▶ To be done: List each line in the material below that contains the string "Alan".

[Extracted records]
☆ ☆ ☆

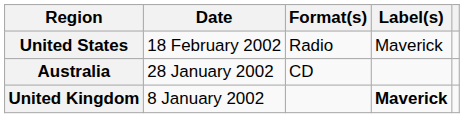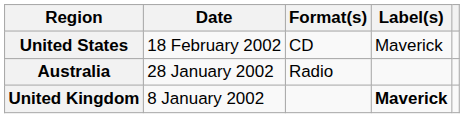United States | Format(s): Radio -> CD
Australia | Format(s): CD -> Radio
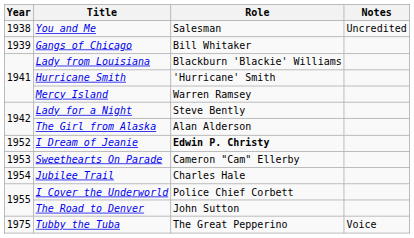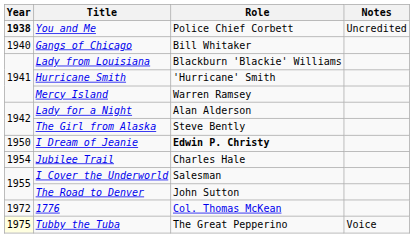You and Me | Year: normal -> bold
You and Me | Role: Salesman -> Police Chief Corbett
Gangs of Chicago | Year: 1939 -> 1940
Lady for a Night | Role: Steve Bently -> Alan Alderson
The Girl from Alaska | Role: Alan Alderson -> Steve Bently
I Dream of Jeanie | Year: 1952 -> 1950
- row: 1953 | Sweethearts On Parade | Cameron "Cam" Ellerby
I Cover the Underworld | Role: Police Chief Corbett -> Salesman
+ row: 1972 | 1776 | Col. Thomas McKean
Tubby the Tuba | Year: no background -> lightyellow background
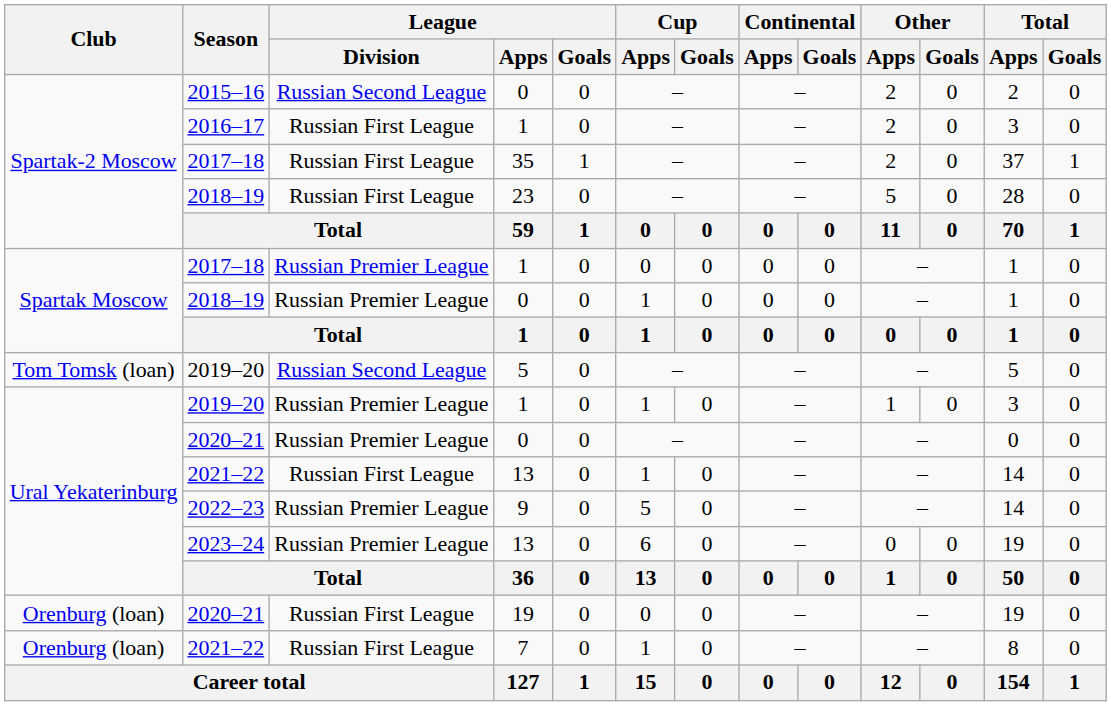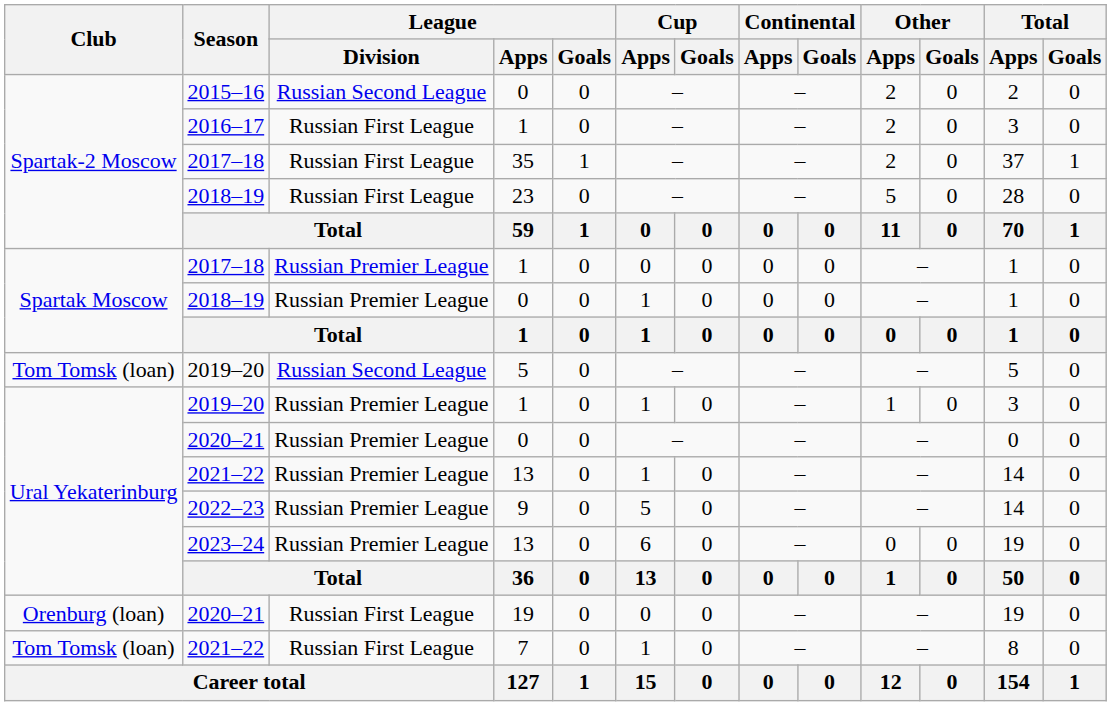2021–22 / 13 | League / Division: Russian First League -> Russian Premier League
2021–22 / 7 | Club: Orenburg (loan) -> Tom Tomsk (loan)
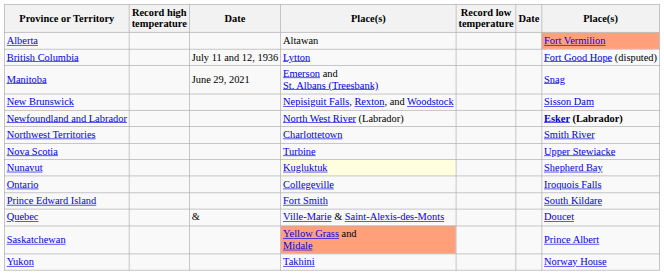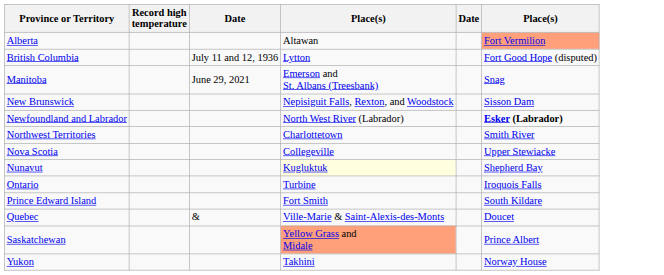- column: Record low temperature
Nova Scotia | column 4: Turbine -> Collegeville
Ontario | column 4: Collegeville -> Turbine
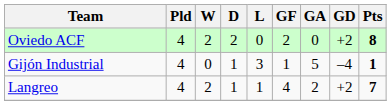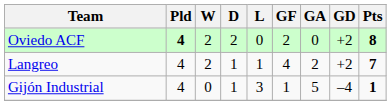Oviedo ACF | Pld: normal -> bold
rows swapped: Langreo <-> Gijón Industrial
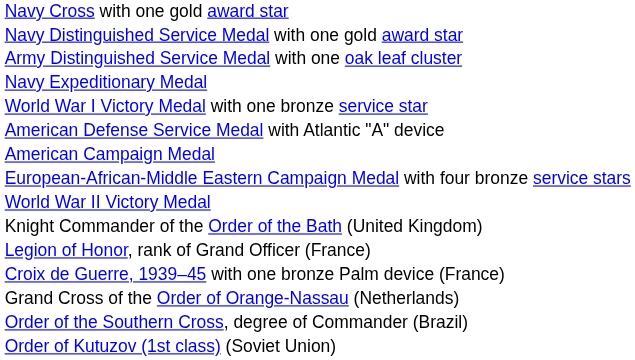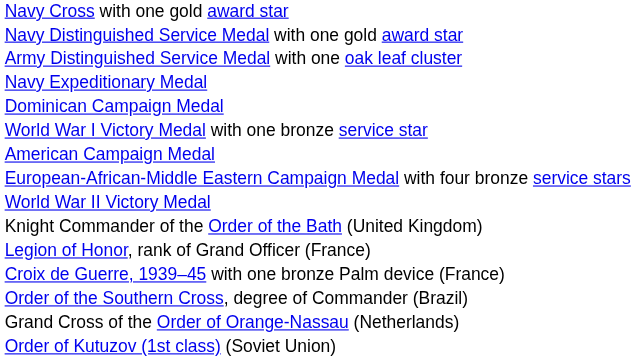+ row: Dominican Campaign Medal
- row: American Defense Service Medal with Atlantic "A" device
rows swapped: Order of the Southern Cross, degree of Commander (Brazil) <-> Grand Cross of the Order of Orange-Nassau (Netherlands)
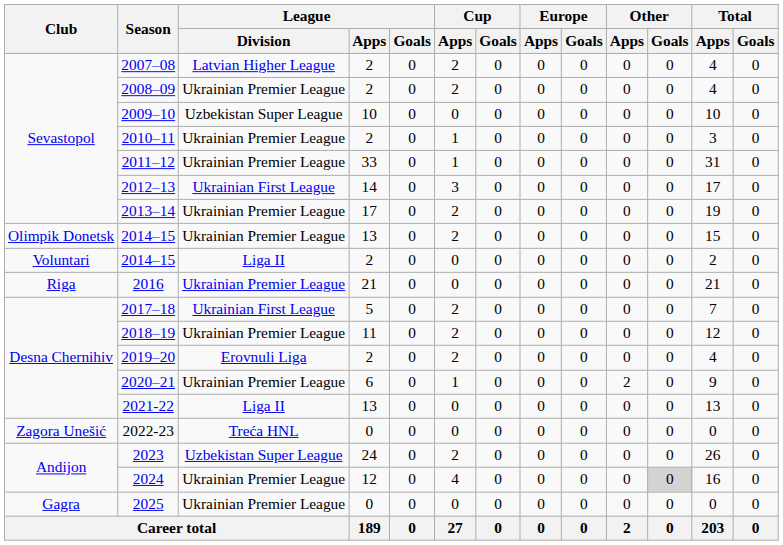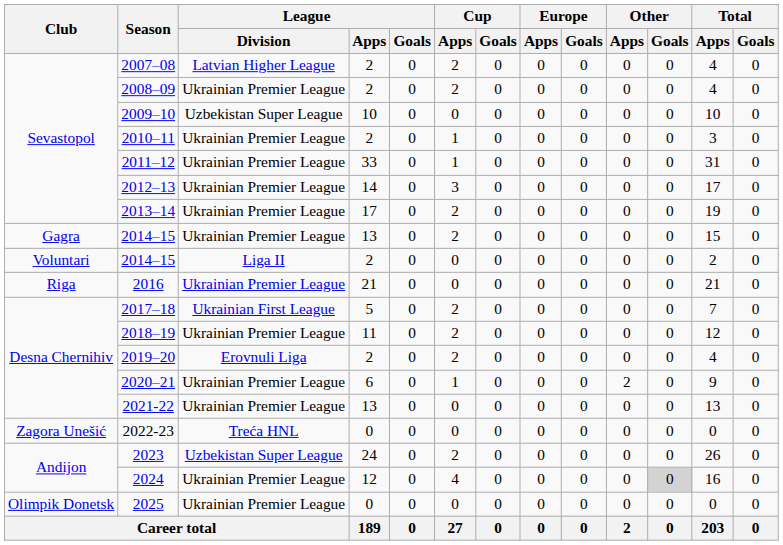2012–13 | League / Division: Ukrainian First League -> Ukrainian Premier League
2014–15 / 13 | Club: Olimpik Donetsk -> Gagra
2021-22 | League / Division: Liga II -> Ukrainian Premier League
2025 | Club: Gagra -> Olimpik Donetsk
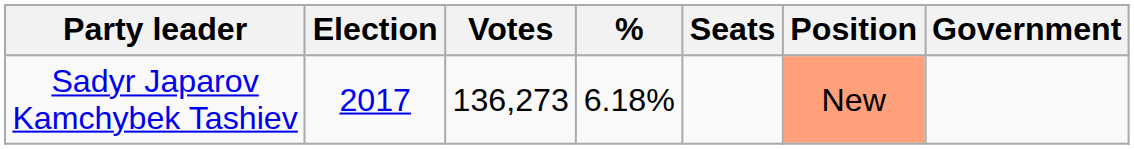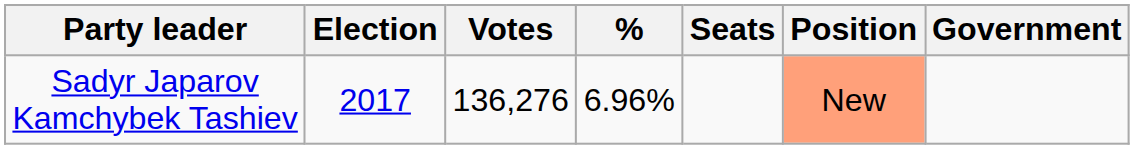Sadyr Japarov Kamchybek Tashiev | Votes: 136,273 -> 136,276
Sadyr Japarov Kamchybek Tashiev | %: 6.18% -> 6.96%
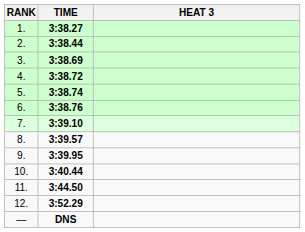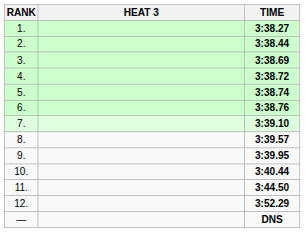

☆ ☆ ☆

▶ Answer for this exercise:
Lady for a Night | Role: Steve Bently -> Alan Alderson
The Girl from Alaska | Role: Alan Alderson -> Steve Bently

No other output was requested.